* Exercise goal:
Only the pictures are to be omitted; everything else in the listing must be reproduced exactly.

* Given records:
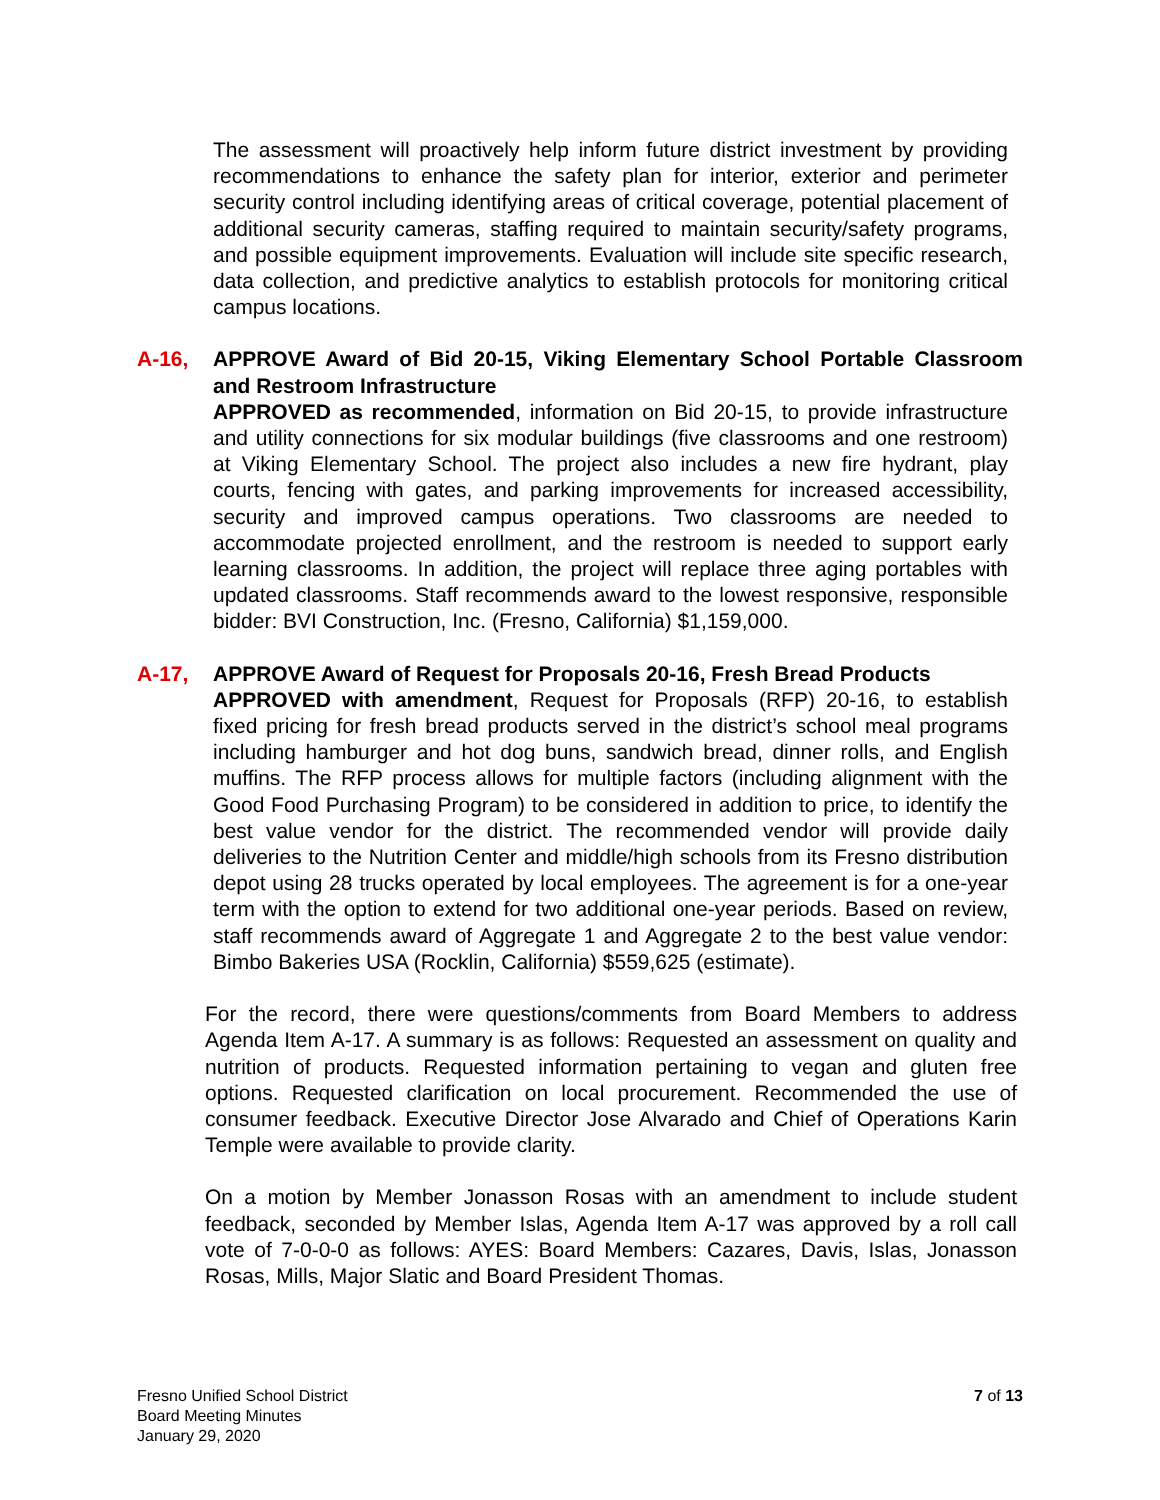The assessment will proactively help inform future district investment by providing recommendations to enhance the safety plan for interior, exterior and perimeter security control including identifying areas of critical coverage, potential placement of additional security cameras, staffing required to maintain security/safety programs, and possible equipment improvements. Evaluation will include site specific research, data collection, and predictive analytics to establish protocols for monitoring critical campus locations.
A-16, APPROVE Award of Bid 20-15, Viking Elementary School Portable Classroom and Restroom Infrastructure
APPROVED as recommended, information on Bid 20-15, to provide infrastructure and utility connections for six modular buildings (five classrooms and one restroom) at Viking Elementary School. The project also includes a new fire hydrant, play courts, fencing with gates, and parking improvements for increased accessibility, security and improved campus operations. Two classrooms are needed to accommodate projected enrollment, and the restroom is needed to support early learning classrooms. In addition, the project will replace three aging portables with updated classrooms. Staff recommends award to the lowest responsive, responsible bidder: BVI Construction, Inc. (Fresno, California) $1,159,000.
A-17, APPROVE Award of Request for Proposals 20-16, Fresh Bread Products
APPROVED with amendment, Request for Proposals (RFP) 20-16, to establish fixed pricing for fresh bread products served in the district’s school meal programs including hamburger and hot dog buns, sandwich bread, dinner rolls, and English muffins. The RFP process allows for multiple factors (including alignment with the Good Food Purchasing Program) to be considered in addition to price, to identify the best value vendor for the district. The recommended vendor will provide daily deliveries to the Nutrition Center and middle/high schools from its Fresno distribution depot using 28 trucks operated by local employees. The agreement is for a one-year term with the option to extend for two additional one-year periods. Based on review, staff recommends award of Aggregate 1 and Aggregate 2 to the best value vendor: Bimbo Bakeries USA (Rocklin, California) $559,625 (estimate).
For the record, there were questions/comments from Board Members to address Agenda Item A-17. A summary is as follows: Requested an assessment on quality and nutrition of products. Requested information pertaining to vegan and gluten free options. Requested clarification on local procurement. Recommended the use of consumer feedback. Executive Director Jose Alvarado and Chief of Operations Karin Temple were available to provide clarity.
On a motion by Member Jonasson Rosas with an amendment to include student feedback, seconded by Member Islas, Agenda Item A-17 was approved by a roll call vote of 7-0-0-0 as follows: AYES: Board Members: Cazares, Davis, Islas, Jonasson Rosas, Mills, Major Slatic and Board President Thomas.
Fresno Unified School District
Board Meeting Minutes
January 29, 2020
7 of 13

* Response:
The assessment will proactively help inform future district investment by providing recommendations to enhance the safety plan for interior, exterior and perimeter security control including identifying areas of critical coverage, potential placement of additional security cameras, staffing required to maintain security/safety programs, and possible equipment improvements. Evaluation will include site specific research, data collection, and predictive analytics to establish protocols for monitoring critical campus locations.
A-16, APPROVE Award of Bid 20-15, Viking Elementary School Portable Classroom and Restroom Infrastructure
APPROVED as recommended, information on Bid 20-15, to provide infrastructure and utility connections for six modular buildings (five classrooms and one restroom) at Viking Elementary School. The project also includes a new fire hydrant, play courts, fencing with gates, and parking improvements for increased accessibility, security and improved campus operations. Two classrooms are needed to accommodate projected enrollment, and the restroom is needed to support early learning classrooms. In addition, the project will replace three aging portables with updated classrooms. Staff recommends award to the lowest responsive, responsible bidder: BVI Construction, Inc. (Fresno, California) $1,159,000.
A-17, APPROVE Award of Request for Proposals 20-16, Fresh Bread Products
APPROVED with amendment, Request for Proposals (RFP) 20-16, to establish fixed pricing for fresh bread products served in the district’s school meal programs including hamburger and hot dog buns, sandwich bread, dinner rolls, and English muffins. The RFP process allows for multiple factors (including alignment with the Good Food Purchasing Program) to be considered in addition to price, to identify the best value vendor for the district. The recommended vendor will provide daily deliveries to the Nutrition Center and middle/high schools from its Fresno distribution depot using 28 trucks operated by local employees. The agreement is for a one-year term with the option to extend for two additional one-year periods. Based on review, staff recommends award of Aggregate 1 and Aggregate 2 to the best value vendor: Bimbo Bakeries USA (Rocklin, California) $559,625 (estimate).
For the record, there were questions/comments from Board Members to address Agenda Item A-17. A summary is as follows: Requested an assessment on quality and nutrition of products. Requested information pertaining to vegan and gluten free options. Requested clarification on local procurement. Recommended the use of consumer feedback. Executive Director Jose Alvarado and Chief of Operations Karin Temple were available to provide clarity.
On a motion by Member Jonasson Rosas with an amendment to include student feedback, seconded by Member Islas, Agenda Item A-17 was approved by a roll call vote of 7-0-0-0 as follows: AYES: Board Members: Cazares, Davis, Islas, Jonasson Rosas, Mills, Major Slatic and Board President Thomas.
Fresno Unified School District
Board Meeting Minutes
January 29, 2020
7 of 13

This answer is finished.